A map of Saudi Arabia Occupying most of the Arabian Peninsula is the oil-rich nation of Saudi Arabia. Since oil was discovered along the Persian Gulf in 1938 it has quickly become one of the world’s wealthiest countries. Most of Saudi Arabia is made up of the Arabian Desert. Along the western Red Sea coast, mountains rise steeply; these gravelly uplands are scattered with Moon-like lava fields. Inland there is a large central plateau that slopes down to the Persian Gulf in the east. In the south of the country lie the vast expanses of the Rub’ Al Khali (Empty Quarter), a sandy desert. Saudi Arabia has an arid climate, with hot, dry weather all year round. Some regions receive no rainfall for years at a time, making it one of the driest countries on Earth.

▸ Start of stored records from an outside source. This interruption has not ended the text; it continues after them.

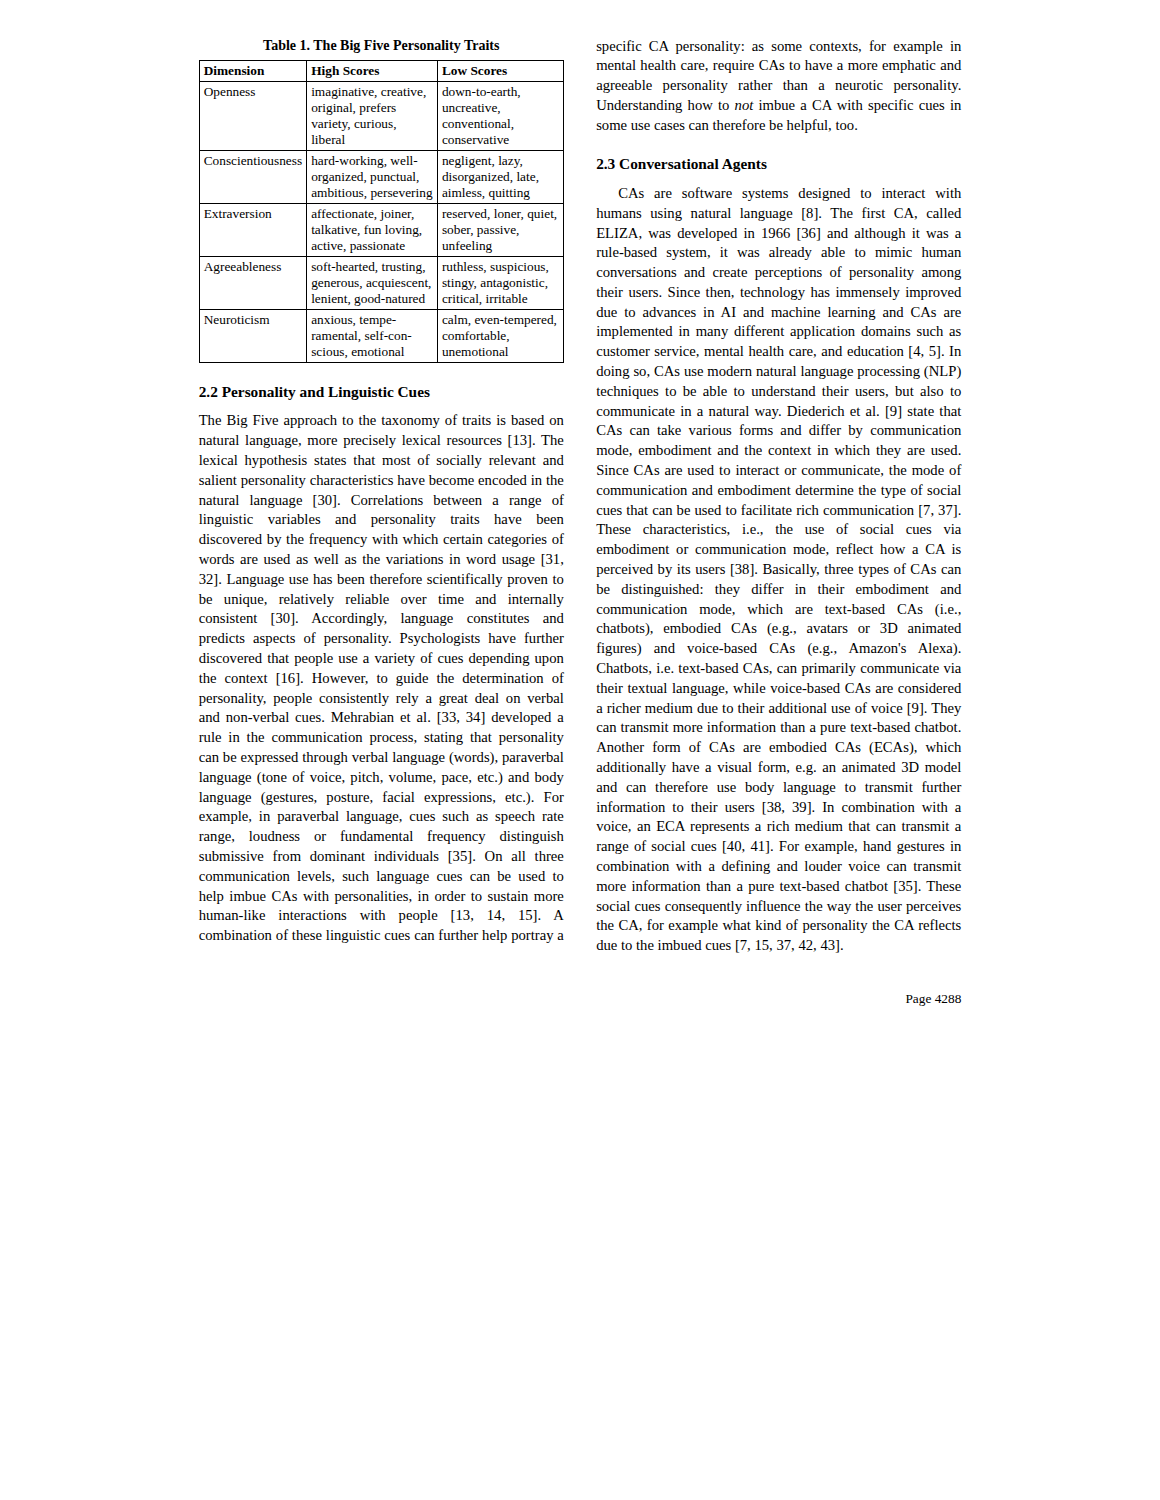Table 1. The Big Five Personality Traits
| Dimension | High Scores | Low Scores |
| --- | --- | --- |
| Openness | imaginative, creative, original, prefers variety, curious, liberal | down-to-earth, uncreative, conventional, conservative |
| Conscientiousness | hard-working, well-organized, punctual, ambitious, persevering | negligent, lazy, disorganized, late, aimless, quitting |
| Extraversion | affectionate, joiner, talkative, fun loving, active, passionate | reserved, loner, quiet, sober, passive, unfeeling |
| Agreeableness | soft-hearted, trusting, generous, acquiescent, lenient, good-natured | ruthless, suspicious, stingy, antagonistic, critical, irritable |
| Neuroticism | anxious, tempe-ramental, self-con-scious, emotional | calm, even-tempered, comfortable, unemotional |
2.2 Personality and Linguistic Cues
The Big Five approach to the taxonomy of traits is based on natural language, more precisely lexical resources [13]. The lexical hypothesis states that most of socially relevant and salient personality characteristics have become encoded in the natural language [30]. Correlations between a range of linguistic variables and personality traits have been discovered by the frequency with which certain categories of words are used as well as the variations in word usage [31, 32]. Language use has been therefore scientifically proven to be unique, relatively reliable over time and internally consistent [30]. Accordingly, language constitutes and predicts aspects of personality. Psychologists have further discovered that people use a variety of cues depending upon the context [16]. However, to guide the determination of personality, people consistently rely a great deal on verbal and non-verbal cues. Mehrabian et al. [33, 34] developed a rule in the communication process, stating that personality can be expressed through verbal language (words), paraverbal language (tone of voice, pitch, volume, pace, etc.) and body language (gestures, posture, facial expressions, etc.). For example, in paraverbal language, cues such as speech rate range, loudness or fundamental frequency distinguish submissive from dominant individuals [35]. On all three communication levels, such language cues can be used to help imbue CAs with personalities, in order to sustain more human-like interactions with people [13, 14, 15]. A combination of these linguistic cues can further help portray a specific CA personality: as some contexts, for example in mental health care, require CAs to have a more emphatic and agreeable personality rather than a neurotic personality. Understanding how to not imbue a CA with specific cues in some use cases can therefore be helpful, too.
2.3 Conversational Agents
CAs are software systems designed to interact with humans using natural language [8]. The first CA, called ELIZA, was developed in 1966 [36] and although it was a rule-based system, it was already able to mimic human conversations and create perceptions of personality among their users. Since then, technology has immensely improved due to advances in AI and machine learning and CAs are implemented in many different application domains such as customer service, mental health care, and education [4, 5]. In doing so, CAs use modern natural language processing (NLP) techniques to be able to understand their users, but also to communicate in a natural way. Diederich et al. [9] state that CAs can take various forms and differ by communication mode, embodiment and the context in which they are used. Since CAs are used to interact or communicate, the mode of communication and embodiment determine the type of social cues that can be used to facilitate rich communication [7, 37]. These characteristics, i.e., the use of social cues via embodiment or communication mode, reflect how a CA is perceived by its users [38]. Basically, three types of CAs can be distinguished: they differ in their embodiment and communication mode, which are text-based CAs (i.e., chatbots), embodied CAs (e.g., avatars or 3D animated figures) and voice-based CAs (e.g., Amazon's Alexa). Chatbots, i.e. text-based CAs, can primarily communicate via their textual language, while voice-based CAs are considered a richer medium due to their additional use of voice [9]. They can transmit more information than a pure text-based chatbot. Another form of CAs are embodied CAs (ECAs), which additionally have a visual form, e.g. an animated 3D model and can therefore use body language to transmit further information to their users [38, 39]. In combination with a voice, an ECA represents a rich medium that can transmit a range of social cues [40, 41]. For example, hand gestures in combination with a defining and louder voice can transmit more information than a pure text-based chatbot [35]. These social cues consequently influence the way the user perceives the CA, for example what kind of personality the CA reflects due to the imbued cues [7, 15, 37, 42, 43].
Page 4288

Most Saudis are Muslim Arabs. The country’s major religion, Sunni Islam, is an important part of everyday life and most people attend prayers at the mosque five times a day. The Muslim holy book, the Qur’an, is also the basis for many of the country’s laws. Saudi Arabia’s Bedouin people are nomads; for centuries, they have moved from place to place in the desert, living in tents and herding camels, goats and sheep.
Saudi Arabia’s borders with the United Arab Emirates, Oman and parts of Yemen are not marked, so the exact size of the country is unknown.